▶ The request: Pull out every line in the entries below that contains the word "collection". Uppercase and lowercase count as different letters.

▶ Raw records:
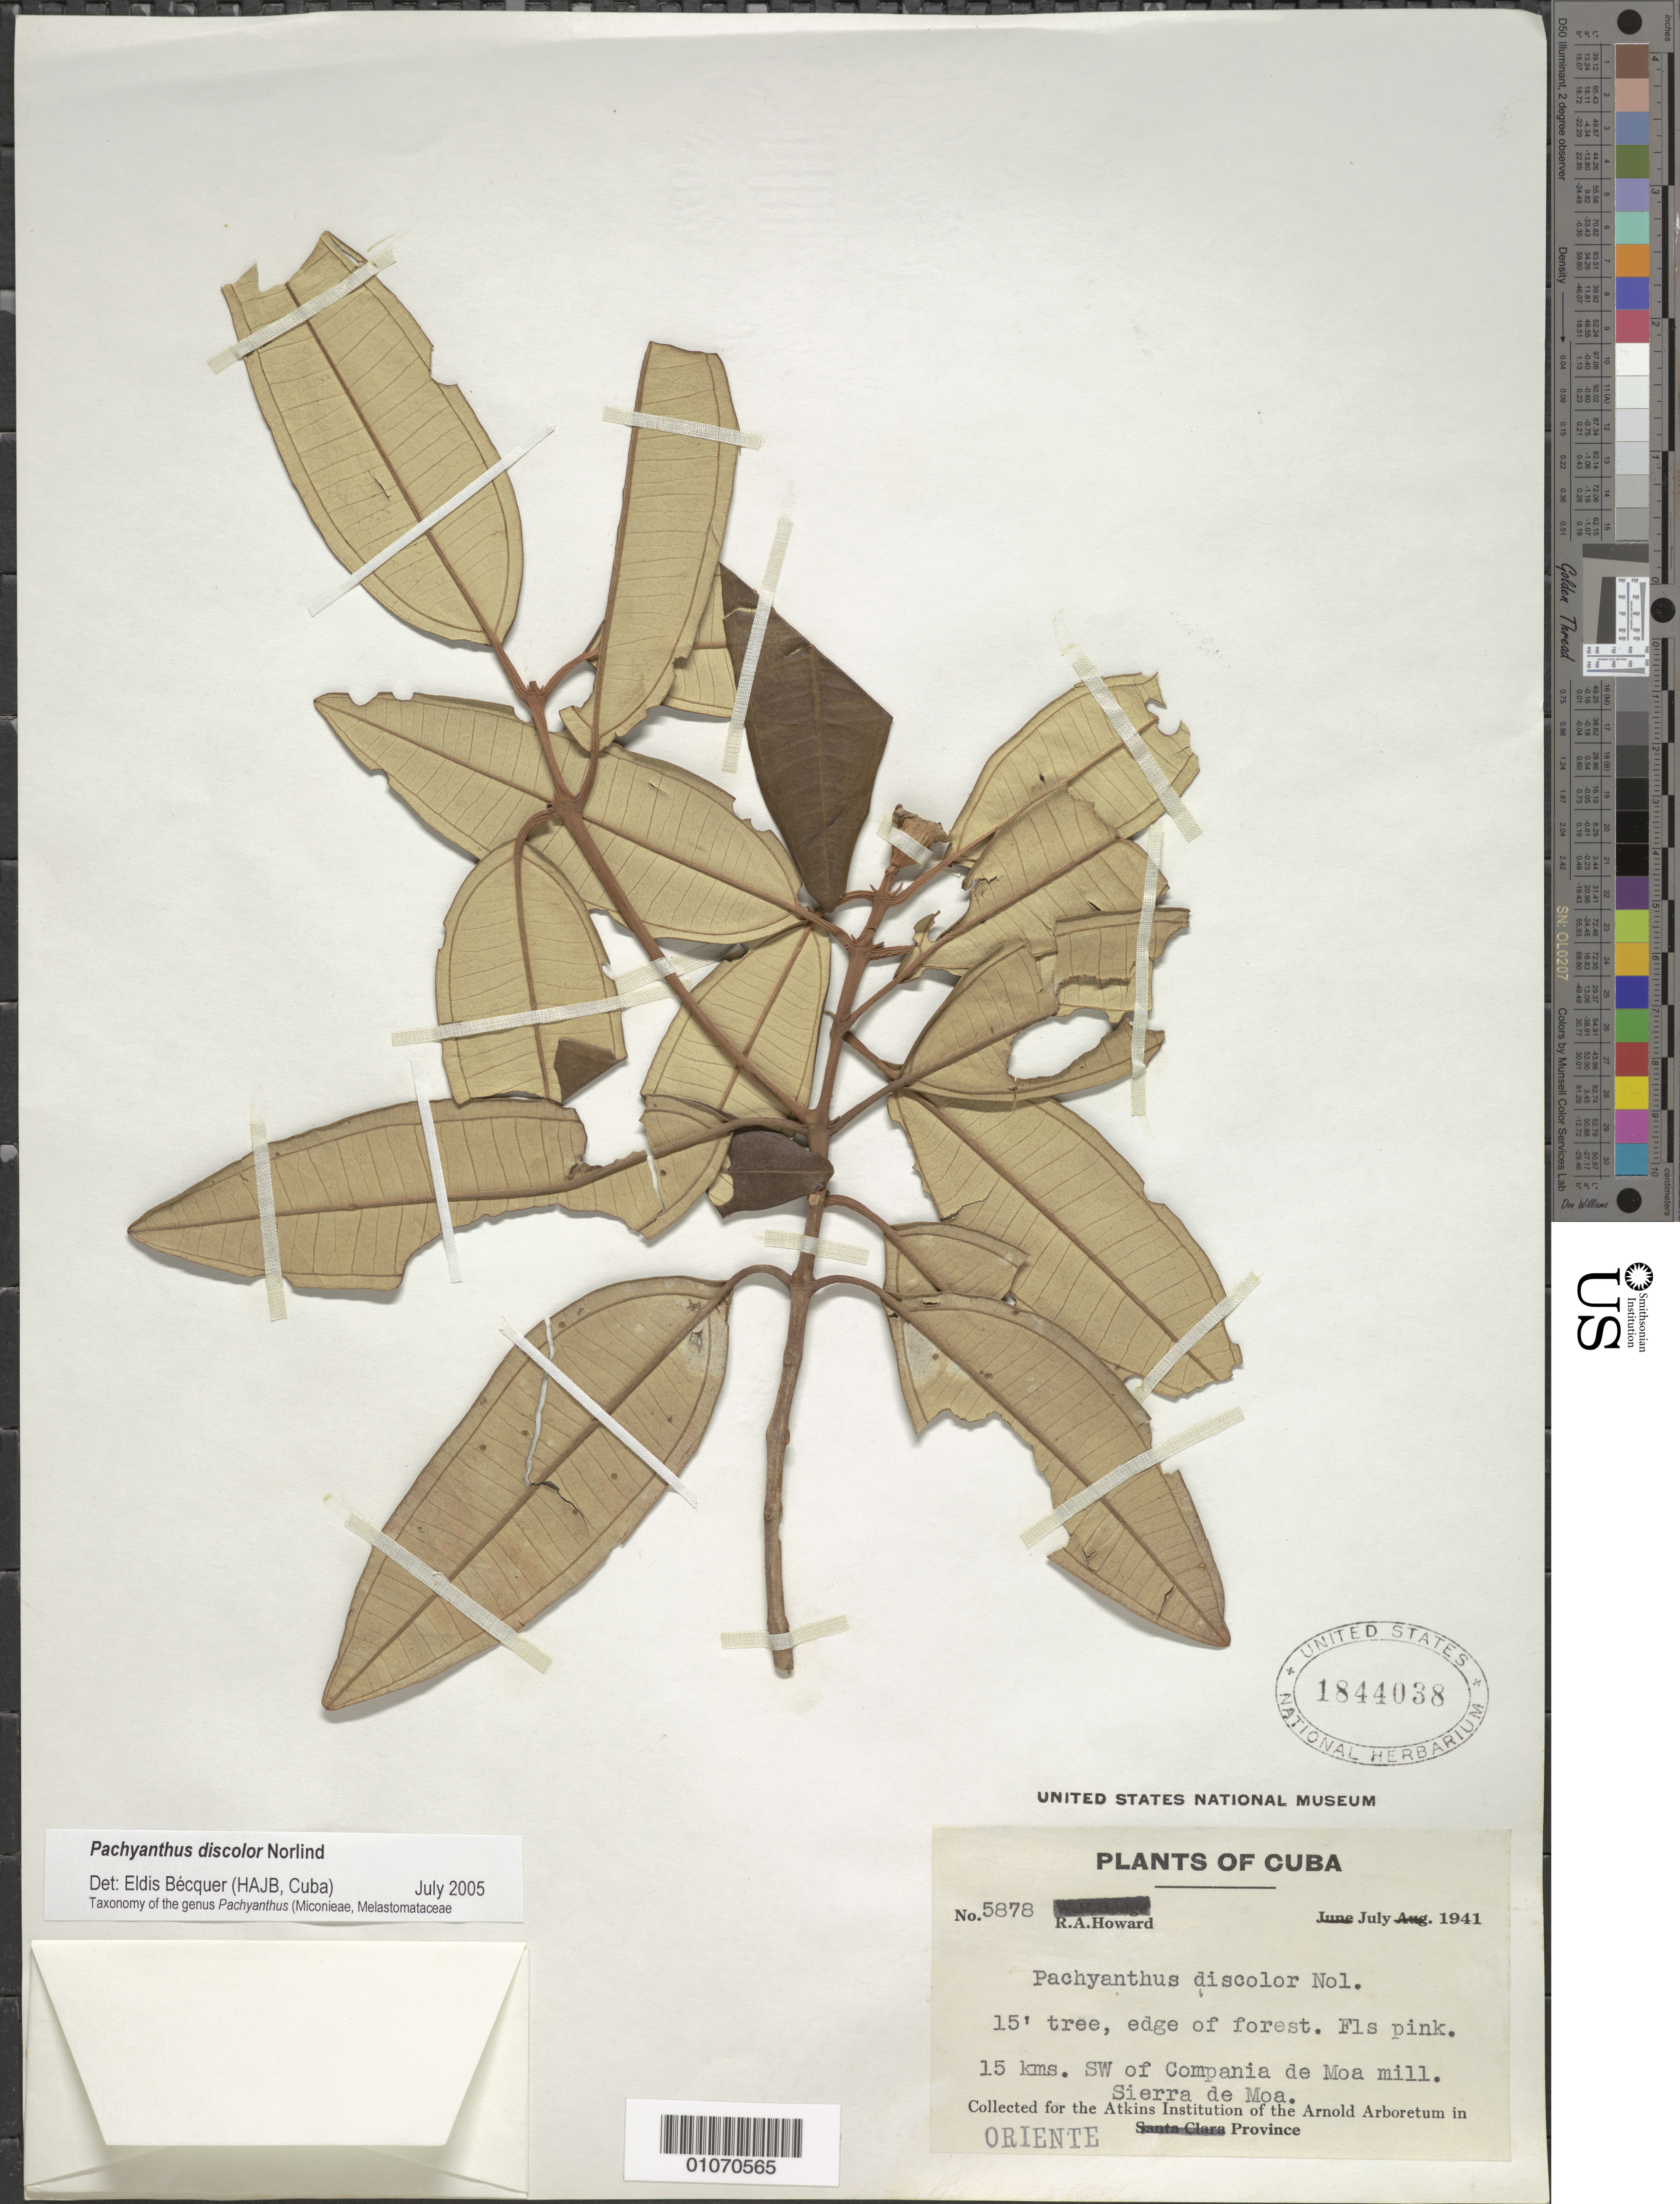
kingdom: Plantae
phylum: Tracheophyta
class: Magnoliopsida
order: Myrtales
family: Melastomataceae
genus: Pachyanthus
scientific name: Pachyanthus discolor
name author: Norlind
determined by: Bécquer Granados, E. R., (HAJB)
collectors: R. A. Howard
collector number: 5878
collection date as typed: Jul 1941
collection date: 1941-07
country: Cuba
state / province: Holguín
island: Cuba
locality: Sierra de Moa, 15 km SW of Compania de Moa mill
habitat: Edge of forest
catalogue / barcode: US 1844038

▶ Task response:
collection date as typed: Jul 1941
collection date: 1941-07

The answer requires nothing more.